Para
Editorial Caminho
Alfragide

Exmos. Srs.:

Quando vi o título do mais recente livro de José Saramago, temi o pior: “Claraboia”, assim mesmo, a rimar com poia.

Quando finalmente tive o livro nas mãos percebi que, de facto, a poia confirma-se: José Saramago, escritor que muito admiro mas acordista por resignação, na variante “não gosto mas eles são muitos”, “aderiu” de vez ao Acordo Ortográfico de 1990.

Mas, e isto é que é espantoso, terá conseguido fazê-lo em 1953, mais de meio século antes da sua imposição em Portugal. É o que podemos concluir da nota prévia nas primeiras páginas, que nos diz ter Saramago terminado o livro nesse ano — ao mesmo tempo que atesta a fidelidade desta edição face ao manuscrito original.

Como não é possível tamanha antecipação do desmando que acometeu a língua portuguesa, só podemos concluir que essa nota não é verdadeira e o texto original foi alterado.

Aparentemente, não se trata sequer de uma opção da editora. Tanto o texto de apresentação, na badana, como a ficha técnica do livro estão escritos em português correcto. A ficha técnica encontra-se, aliás, na mesmíssima página da referida nota, escrita em “acordês”.

Tudo indica, portanto, que se tratou de uma decisão dos herdeiros de Saramago, julgando certamente respeitar o que seria a vontade do escritor. Saramago, no entanto, era também um acordista respeitador, que ora escrevia “mãi”, ora mudava para “mãe”, conforme mudavam as regras. Ora, não é certo que as regras, actualmente, tenham mudado.

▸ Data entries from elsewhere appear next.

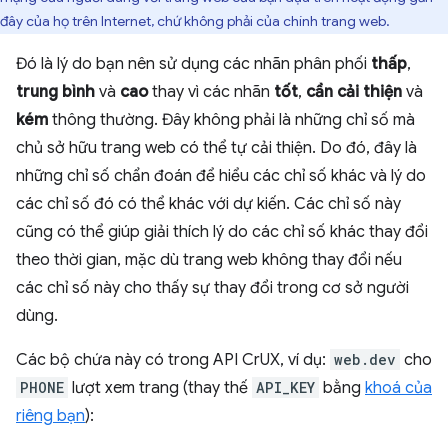
đây của họ trên Internet, chứ không phải của chính trang web.
Đó là lý do bạn nên sử dụng các nhãn phân phối
thấp
,
trung bình
và
cao
thay vì các nhãn
tốt
,
cần cải thiện
và
kém
thông thường. Đây không phải là những chỉ số mà
chủ sở hữu trang web có thể tự cải thiện. Do đó, đây là
những chỉ số chẩn đoán để hiểu các chỉ số khác và lý do
các chỉ số đó có thể khác với dự kiến. Các chỉ số này
cũng có thể giúp giải thích lý do các chỉ số khác thay đổi
theo thời gian, mặc dù trang web không thay đổi nếu
các chỉ số này cho thấy sự thay đổi trong cơ sở người
dùng.
Các bộ chứa này có trong API CrUX, ví dụ:
web.dev
cho
PHONE
lượt xem trang (thay thế
API_KEY
bằng
khoá của
riêng bạn
):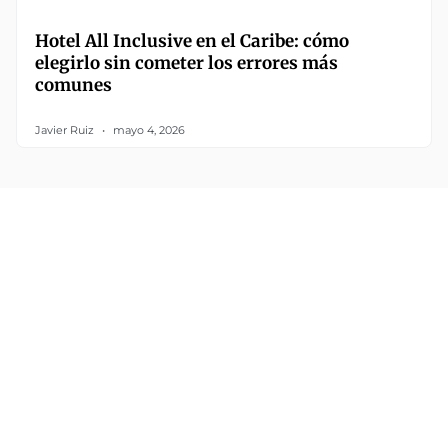
Hotel All Inclusive en el Caribe: cómo
elegirlo sin cometer los errores más
comunes
Javier Ruiz
mayo 4, 2026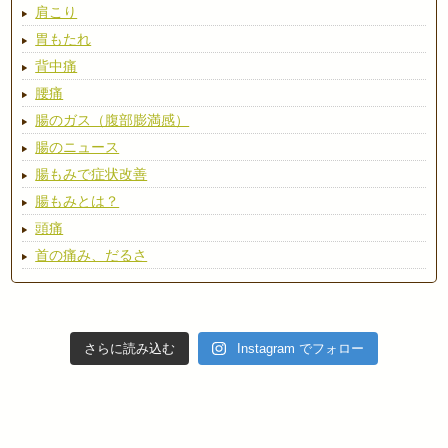
肩こり
胃もたれ
背中痛
腰痛
腸のガス（腹部膨満感）
腸のニュース
腸もみで症状改善
腸もみとは？
頭痛
首の痛み、だるさ
さらに読み込む
Instagram でフォロー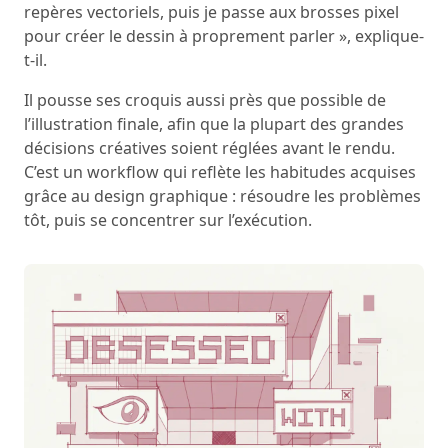
repères vectoriels, puis je passe aux brosses pixel
pour créer le dessin à proprement parler », explique-
t-il.
Il pousse ses croquis aussi près que possible de
l’illustration finale, afin que la plupart des grandes
décisions créatives soient réglées avant le rendu.
C’est un workflow qui reflète les habitudes acquises
grâce au design graphique : résoudre les problèmes
tôt, puis se concentrer sur l’exécution.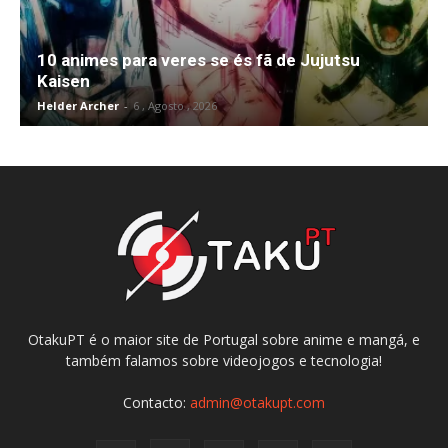
10 animes para veres se és fã de Jujutsu
Kaisen
Helder Archer
-
6 , Agosto , 2026
OtakuPT é o maior site de Portugal sobre anime e mangá, e
também falamos sobre videojogos e tecnologia!
Contacto:
admin@otakupt.com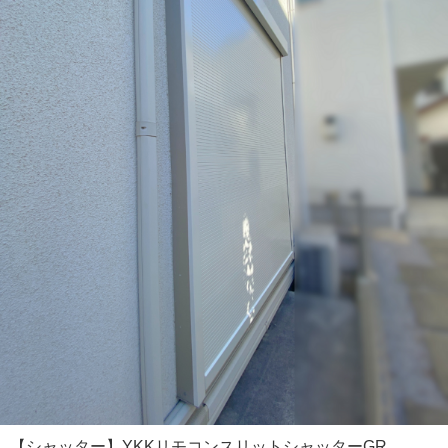
【シャッター】YKKリモコンスリットシャッターGR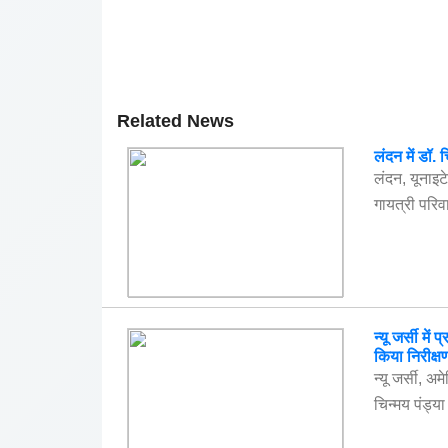
Related News
लंदन में डॉ. 
लंदन, यूनाइ
गायत्री परिवा
न्यू जर्सी मे
किया निरीक्ष
न्यू जर्सी, 
चिन्मय पंड्या 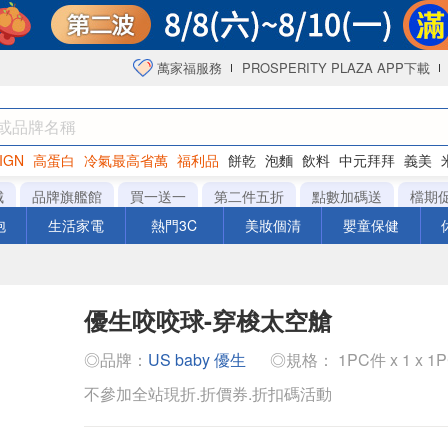
萬家福服務
PROSPERITY PLAZA APP下載
IGN
高蛋白
冷氣最高省萬
福利品
餅乾
泡麵
飲料
中元拜拜
義美
海苔
城
品牌旗艦館
買一送一
第二件五折
點數加碼送
檔期
泡
生活家電
熱門3C
美妝個清
嬰童保健
優生咬咬球-穿梭太空艙
◎品牌：
US baby 優生
◎規格： 1PC件 x 1 x 1
不參加全站現折.折價券.折扣碼活動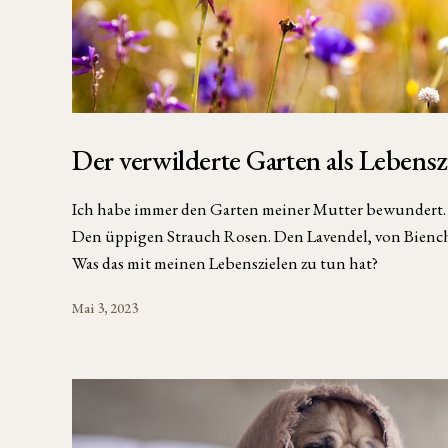
Der verwilderte Garten als Lebensz
Ich habe immer den Garten meiner Mutter bewundert.
Den üppigen Strauch Rosen. Den Lavendel, von Bie
Was das mit meinen Lebenszielen zu tun hat?
Mai 3, 2023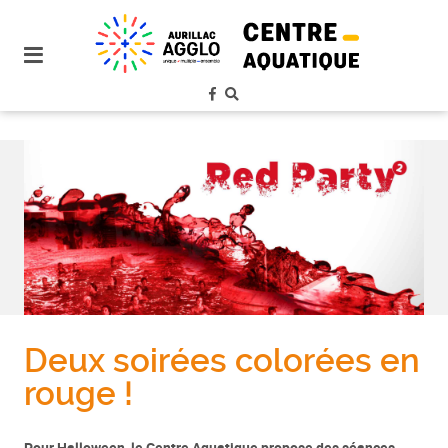
plan
du
site
aller
au
menu
aller au
contenu
Deux soirées colorées en
rouge !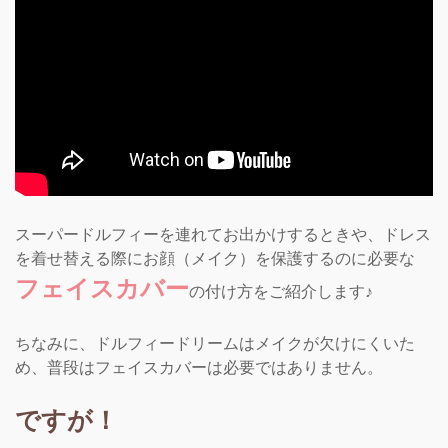
スーパードルフィーを連れてお出かけするときや、ドレス
を着せ替える際にお顔（メイク）を保護するのに必要な
フェイスカバー
の付け方をご紹介します♪
ちなみに、ドルフィードリームはメイクが欠けにくいた
め、普段はフェイスカバーは必要ではありません。
ですが！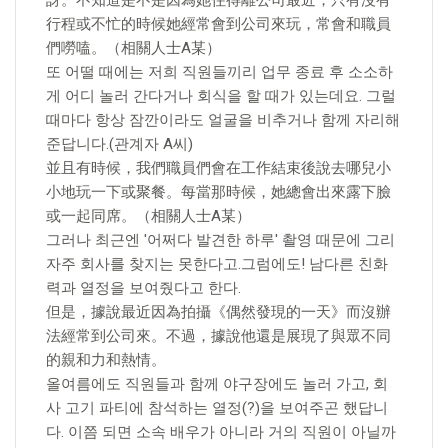
訝。不知道是不是因為她住得離公司最近，只有沒有
行程或不忙的時候她經常會到公司來玩，常會和職員
們嘮嗑。（相關人士A某）
또 어떨 때에는 저희 직원들끼리 업무 종료 후 소소하
게 어디 놀러 간다거나 회식을 할 때가 있는데요. 그럴
때마다 항상 잠깐이라도 얼굴을 비추거나 함께 자리해
준답니다.(관계자 A씨)
並且有時候，我們職員們會在工作結束後說去哪兒小
小地玩一下或聚餐。每當那時候，她總會出來露下臉
或一起同席。（相關人士A某）
그러나 최근엔 '어쩌다 발견한 하루' 촬영 때문에 그리
자주 회사를 찾지는 못한다고.그럼에도! 남다른 친화
력과 열정을 보여줬다고 한다.
但是，據說最近因為拍攝《偶然發現的一天》而沒辦
法經常到公司來。不過，據說他還是展現了與眾不同
的親和力和熱情。
올여름에도 직원들과 함께 야구장에도 놀러 가고, 회
사 고기 파티에 참석하는 열정(?)을 보여주곤 했답니
다. 이쯤 되면 소속 배우가 아니라 거의 직원이 아닐까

No plano internacional, o Acordo Ortográfico não foi ainda ratificado por Moçambique e por Angola. No Brasil, a Academia Brasileira de Letras está a ser processada por danos ao património cultural pela implantação do Acordo. Em Portugal, está em curso a recolha de assinaturas para uma Iniciativa Legislativa de Cidadãos que prevê a revogação da entrada em vigor do AO90. Parafraseando Mark Twain, as notícias sobre a morte da norma ortográfica de 1945 terão sido algo exageradas.

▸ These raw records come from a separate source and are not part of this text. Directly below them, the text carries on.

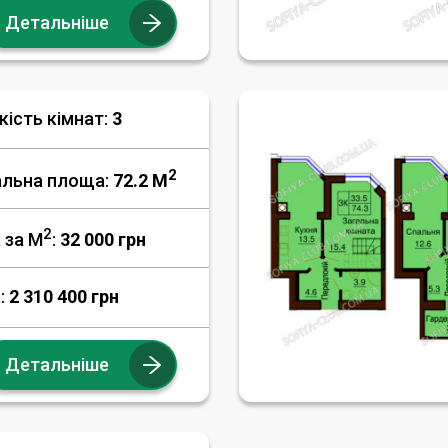
Детальніше
кість кімнат:
3
2
альна площа:
72.2 M
2
 за М
:
32 000
грн
:
2 310 400 грн
Детальніше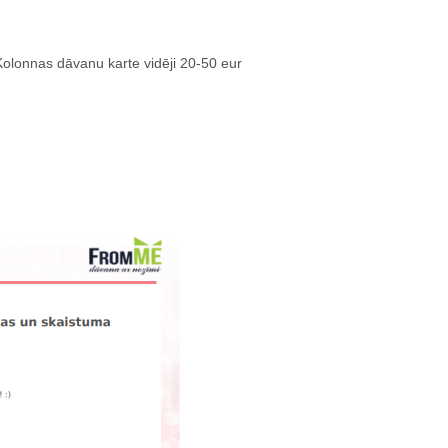
olonnas dāvanu karte vidēji 20-50 eur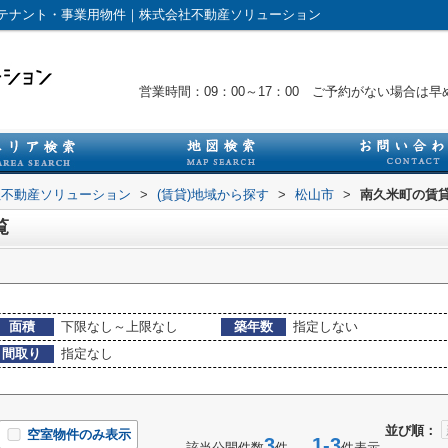
テナント・事業用物件｜株式会社不動産ソリューション
営業時間：09：00～17：00 ご予約がない場合
社不動産ソリューション
>
(賃貸)地域から探す
>
松山市
>
南久米町の賃
覧
面積
下限なし～上限なし
築年数
指定しない
間取り
指定なし
並び順：
空室物件のみ表示
3
1-3
該当公開件数
件
件表示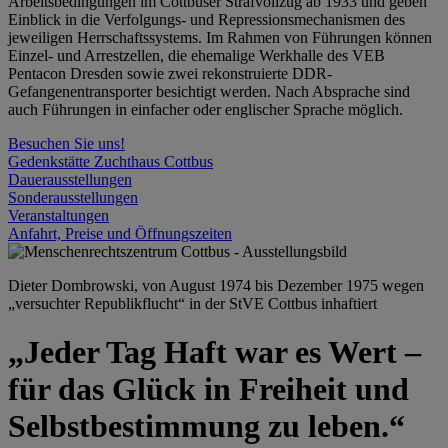
Arbeitsbedingungen im Cottbuser Strafvollzug ab 1933 und geben
Einblick in die Verfolgungs- und Repressionsmechanismen des
jeweiligen Herrschaftssystems. Im Rahmen von Führungen können
Einzel- und Arrestzellen, die ehemalige Werkhalle des VEB
Pentacon Dresden sowie zwei rekonstruierte DDR-
Gefangenentransporter besichtigt werden. Nach Absprache sind
auch Führungen in einfacher oder englischer Sprache möglich.
Besuchen Sie uns!
Gedenkstätte Zuchthaus Cottbus
Dauerausstellungen
Sonderausstellungen
Veranstaltungen
Anfahrt, Preise und Öffnungszeiten
Dieter Dombrowski, von August 1974 bis Dezember 1975 wegen
„versuchter Republikflucht“ in der StVE Cottbus inhaftiert
„Jeder Tag Haft war es Wert –
für das Glück in Freiheit und
Selbstbestimmung zu leben.“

Apesar de tudo, é a editora que vende o livro e, como tal, é à editora que devo dizer que estou perante o primeiro livro de Saramago que não irei comprar. Prefiro esperar pela verdadeira versão original, a sair certamente numa próxima edição.

Atenciosamente,

Rui Valente

Nota: transcrição integral do e-mail enviado nesta data à Editorial Caminho.